Из всех вариантов смертей
эта самая приятная.
(моё личное мнение)
Москва. Осень. Непогодь.
Несмотря на неудобь четверо мужчин в белых перчатках при шляпах в чёрных длиннополых сюртуках выстроившись по двое в затылок, держась с боков за поручни то ли толкали, то ли везли тележку.
На тележке, укрытый крышкой с нарисованными белилами ангелами и крестом, лежал отделанный красным деревом гроб.
Крупные капли дождя, стуча по крышке причудливо вздувались пузырями, булькали, взрываясь брызгами.
Один из рисованных на крышке ангелов неуклюже держал в руке чашу в виде рюмки, и казалось вода, наполнив чашу, через край стекала ручейками на асфальт в тусклые лужи, в которых стыло свинцовое отражение неба.
Покойник, в миру отзывавшийся на прозвище Немец, лежал в гробу, укрытый крышкой вовсе не по причине одного ненастья и не из-за обезображенного лица, но не спроста: Немец умер от любви.
А если откровенно - инфаркт взорвавший сердце настиг Немца в наивысшей точке услады - в миг оргазма. Бывает.
Но смерть решила, и пошутить: член Немца не опал, а так и замер в стойке.
Патологоанатом, молодка в соку, что только не делала, как ни изгалялась: и подрезала мышцу в паху, и вскрывала вены, спуская застойную кровь и лимфу, и с помощью пластыря прислоняла к животу - бесполезно.

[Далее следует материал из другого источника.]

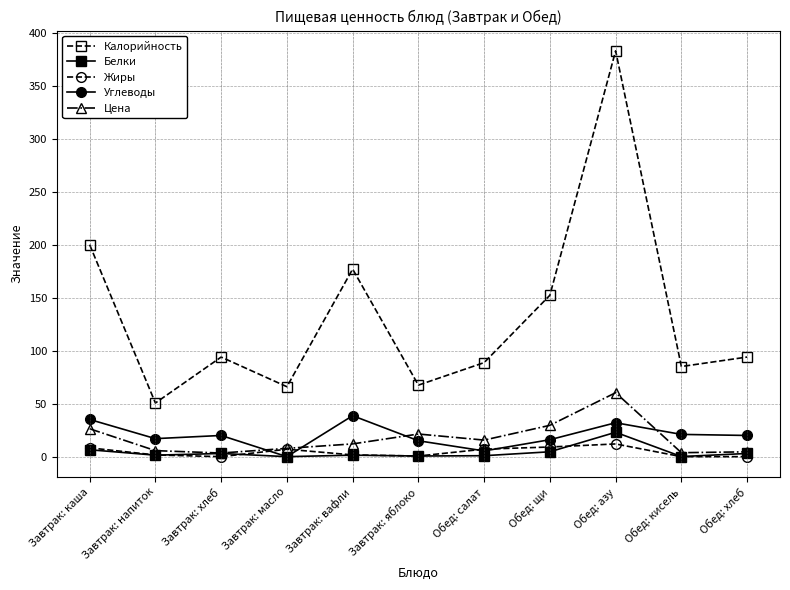

What is the sum of all Углеводы values?

220.2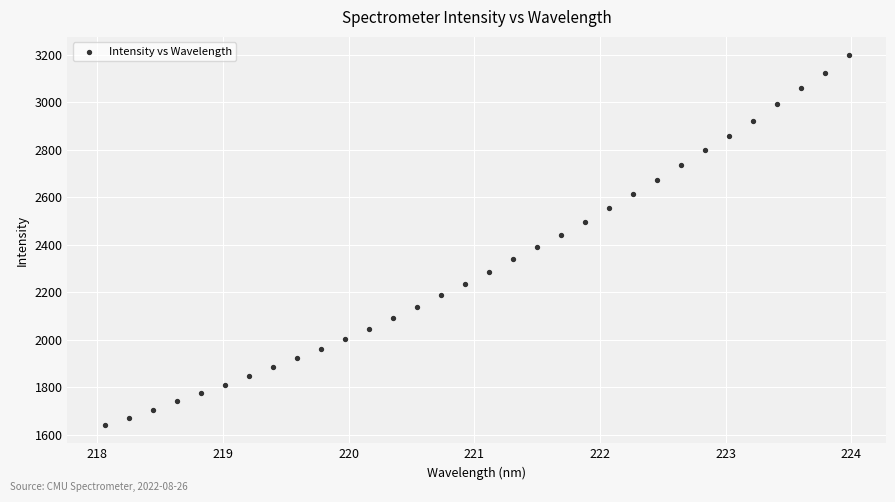

What is the range of X values (max minus min)?

5.9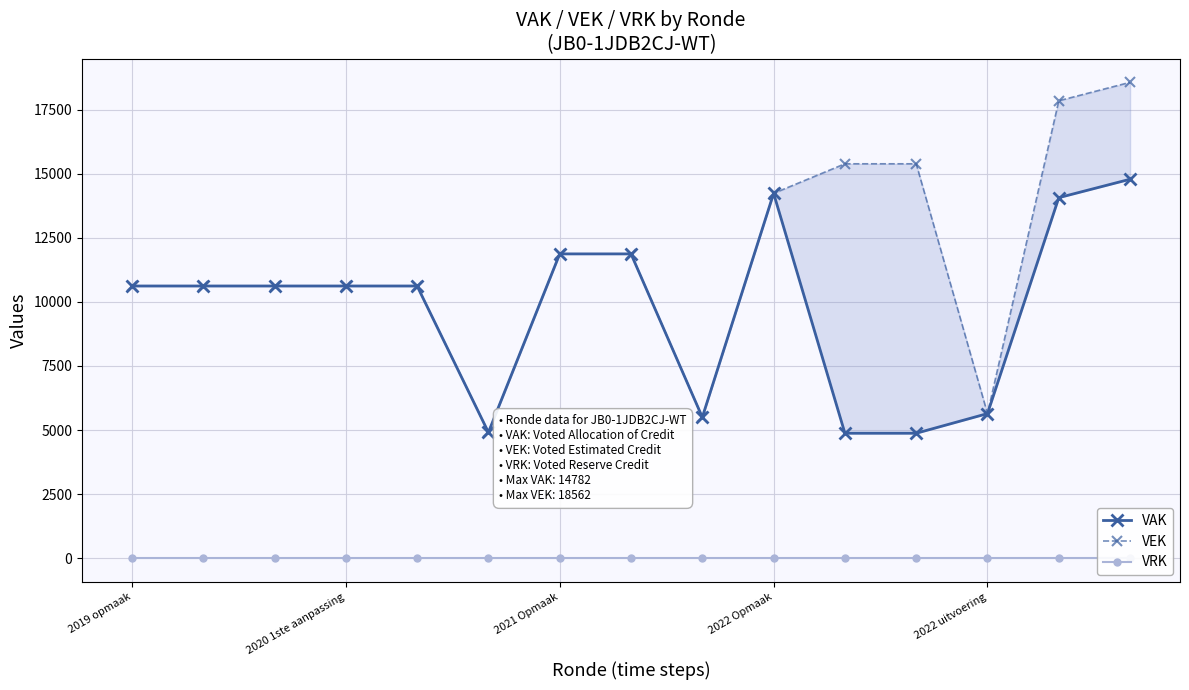

True or false: VEK and VRK intersect in this chart.

False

Даже было хотела отрезать вздыбившийся отросток и приложить рядом отдельно, но губить женской рукой "такую прелесть" рука не поднялась. А прелесть мерилась... ну, на очень много. Так и оставила.
Мертвяк сраму не имеет!
***
Немец был холостяком столько времени, сколько и прожил. И было совсем не удивительно: в путь к последнему приюту вожатыми были одни женщины.
Одна - с подобающей обстоятельству скорбью в лице на два-три шага опережая других - несла, прижимая к груди портрет Немца в рамке по углу перетянутого широкой тесьмой из чёрного крепа.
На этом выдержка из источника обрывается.